Rating: 5 out of 5.

Warning: this post may contain spoilers for Brandon Sanderson’s Rhythm of War, and other books in The Stormlight Archive

When I was younger, I would become so single focused on whatever book I happened to be reading at the time that I would completely tune out the rest of the world. I could read while others screamed and ran and made a general ruckus all around me. I could read and have no awareness of the passage of time, or even of the importance of occasionally checking the clock. I could read and not even hear the voices of people around me, like my parents telling me that I needed to put down the book and come eat dinner. Yes, there was a time in my life where I would occasionally get in trouble for reading too much, as if such a thing were possible.

As I got older, that ability faded some, or perhaps my awareness of my surroundings improved. I can still read under distracting circumstances, but it is harder for me to get so thoroughly lost in a book that I stop being aware of the passage of time, the people around me, or any of the various other stimuli of the so-called “real world.” That’s not too surprising with some of the books I read – I doubt if anyone sits down and finds themselves completely enraptured by something like Justice as Fairness – but even with many fantasy and science fiction books, I can’t lose myself as completely as I once did. In a way, I’ve come to judge a book by how deeply I’m pulled into the storytelling. With all of that in mind, I could probably sum up this entire review like this: I finished Rhythm of War in three days.
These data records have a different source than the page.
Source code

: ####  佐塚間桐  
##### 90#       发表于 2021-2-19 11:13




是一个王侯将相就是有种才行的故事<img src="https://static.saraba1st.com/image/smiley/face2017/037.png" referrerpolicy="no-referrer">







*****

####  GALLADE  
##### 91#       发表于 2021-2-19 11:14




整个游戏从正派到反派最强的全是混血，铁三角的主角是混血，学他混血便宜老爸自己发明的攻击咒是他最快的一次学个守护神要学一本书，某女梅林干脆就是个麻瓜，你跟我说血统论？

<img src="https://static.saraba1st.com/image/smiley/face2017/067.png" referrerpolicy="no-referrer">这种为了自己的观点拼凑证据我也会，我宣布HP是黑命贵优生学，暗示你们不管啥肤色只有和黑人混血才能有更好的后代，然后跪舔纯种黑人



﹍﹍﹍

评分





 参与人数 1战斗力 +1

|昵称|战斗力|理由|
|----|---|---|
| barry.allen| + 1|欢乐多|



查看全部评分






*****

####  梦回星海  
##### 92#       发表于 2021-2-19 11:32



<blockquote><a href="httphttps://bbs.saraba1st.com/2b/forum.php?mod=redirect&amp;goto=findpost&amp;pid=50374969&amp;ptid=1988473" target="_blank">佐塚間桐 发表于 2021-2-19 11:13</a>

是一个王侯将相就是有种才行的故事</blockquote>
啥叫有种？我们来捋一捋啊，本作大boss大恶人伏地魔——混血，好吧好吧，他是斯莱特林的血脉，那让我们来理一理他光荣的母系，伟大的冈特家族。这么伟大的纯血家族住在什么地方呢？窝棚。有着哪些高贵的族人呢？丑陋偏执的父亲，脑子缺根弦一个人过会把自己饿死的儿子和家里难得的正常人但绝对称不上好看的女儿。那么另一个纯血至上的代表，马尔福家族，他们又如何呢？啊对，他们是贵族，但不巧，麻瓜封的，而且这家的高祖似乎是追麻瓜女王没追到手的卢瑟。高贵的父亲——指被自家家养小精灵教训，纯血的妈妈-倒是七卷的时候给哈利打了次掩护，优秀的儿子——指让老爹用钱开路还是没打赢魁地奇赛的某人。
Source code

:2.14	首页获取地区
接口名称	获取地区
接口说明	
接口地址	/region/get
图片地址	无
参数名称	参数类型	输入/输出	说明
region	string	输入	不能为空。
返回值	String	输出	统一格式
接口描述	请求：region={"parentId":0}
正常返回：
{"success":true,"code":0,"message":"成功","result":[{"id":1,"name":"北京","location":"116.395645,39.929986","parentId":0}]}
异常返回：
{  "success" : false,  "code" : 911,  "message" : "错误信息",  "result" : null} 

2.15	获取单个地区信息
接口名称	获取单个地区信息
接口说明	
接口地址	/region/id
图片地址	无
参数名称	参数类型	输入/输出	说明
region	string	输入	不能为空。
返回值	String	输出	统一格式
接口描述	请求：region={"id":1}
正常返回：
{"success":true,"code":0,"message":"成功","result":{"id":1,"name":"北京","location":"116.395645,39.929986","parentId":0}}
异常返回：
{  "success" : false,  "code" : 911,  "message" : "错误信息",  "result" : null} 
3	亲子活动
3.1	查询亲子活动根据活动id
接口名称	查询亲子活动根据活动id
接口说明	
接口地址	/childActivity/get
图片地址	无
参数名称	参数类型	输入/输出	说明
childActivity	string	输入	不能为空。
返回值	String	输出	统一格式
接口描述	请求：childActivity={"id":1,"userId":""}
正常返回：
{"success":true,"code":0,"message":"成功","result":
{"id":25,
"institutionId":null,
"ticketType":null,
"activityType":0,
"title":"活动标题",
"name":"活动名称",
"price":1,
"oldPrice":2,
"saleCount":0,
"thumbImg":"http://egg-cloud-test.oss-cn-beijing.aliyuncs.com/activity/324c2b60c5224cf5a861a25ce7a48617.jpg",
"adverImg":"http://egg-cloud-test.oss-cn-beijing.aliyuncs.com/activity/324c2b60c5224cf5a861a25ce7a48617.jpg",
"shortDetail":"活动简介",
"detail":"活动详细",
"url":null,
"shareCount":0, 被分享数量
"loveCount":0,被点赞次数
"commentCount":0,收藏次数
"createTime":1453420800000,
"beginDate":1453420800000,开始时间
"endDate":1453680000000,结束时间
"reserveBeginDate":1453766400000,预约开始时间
I’m glad that Stormlight books don’t come out too often. For one thing, I want to savor the experience and thrill of new books in this amazing series. For another, I would be much less productive at any task besides reading them. Rhythm of War, the newest installment in the series, was full of just as much emotional poignancy and compelling storytelling as the previous books in the Stormlight Archive. It broadened the scope of the world and the conflict in entirely new directions, it was full of twists (a few of which even I didn’t predict), and just as it went about answering key questions about the plot and the world, it raised even more.

Despite this review coming out only now, I actually read the book not long after it was first released, back in November of 2020. As I’m writing the review, I just finished my first read-through – I will probably re-read it again after I’ve taken a break of a book or two. My first read-through tends to focus mostly on plot, and I enjoy the book as a reader, while my second read-through will be focused more on the way the book was created and all of the subtleties wrapped up inside of it. My opinion of a book sometimes changes a little over the course of re-reading, but at the moment I would say that this one is probably the second best in the Stormlight Archive so far.

That opinion is in large part because of the emphasis on fabrial science, which I’ve been trying to piece together throughout the rest of the series, and to which this book finally provided a multitude of answers. However, I do question some of what it attempted. In some ways, I think the book was both too large and too small. I worry that the stakes keep getting raised higher and higher, and my expectations with them. Unlike the other books in the series, this one felt the most like a middle, a plateau in which we learned a bunch of things we need to know to understand what happens next, but in which not a lot of forward movement happened. This didn’t stop me from thoroughly enjoying it, but I do worry about some of those twists and how they will be followed up in future installments.

I think I’ve expressed before my concerns about what Sanderson is trying to do with the Cosmere, connecting apparently disparate stories into one overall epic story. I’ve seen other authors try similar things, and it usually doesn’t go well. However, I maintain that if there is anyone that can do it, it’s probably Sanderson, and the fact that he has planned it this way from the beginning is reassuring. So although I have my doubts and concerns about some of what happened in this fourth book, I also trust that the fifth book will resolve those concerns (and probably raise new ones).

None of those doubts, however, should be taken as meaning that I am casting aspersions on the greatness that is Rhythm of War. This was truly a fantastic book, and everything that I had hoped it would be over the years of anticipating its coming. As with the other books in the series, it is epic in every sense of the word, the very epitome of what epic fantasy ought to and can be. But then, if you’re already up to the fourth book in this series, you already know that. If not, you really should go read The Way of Kings, and start on this epic journey.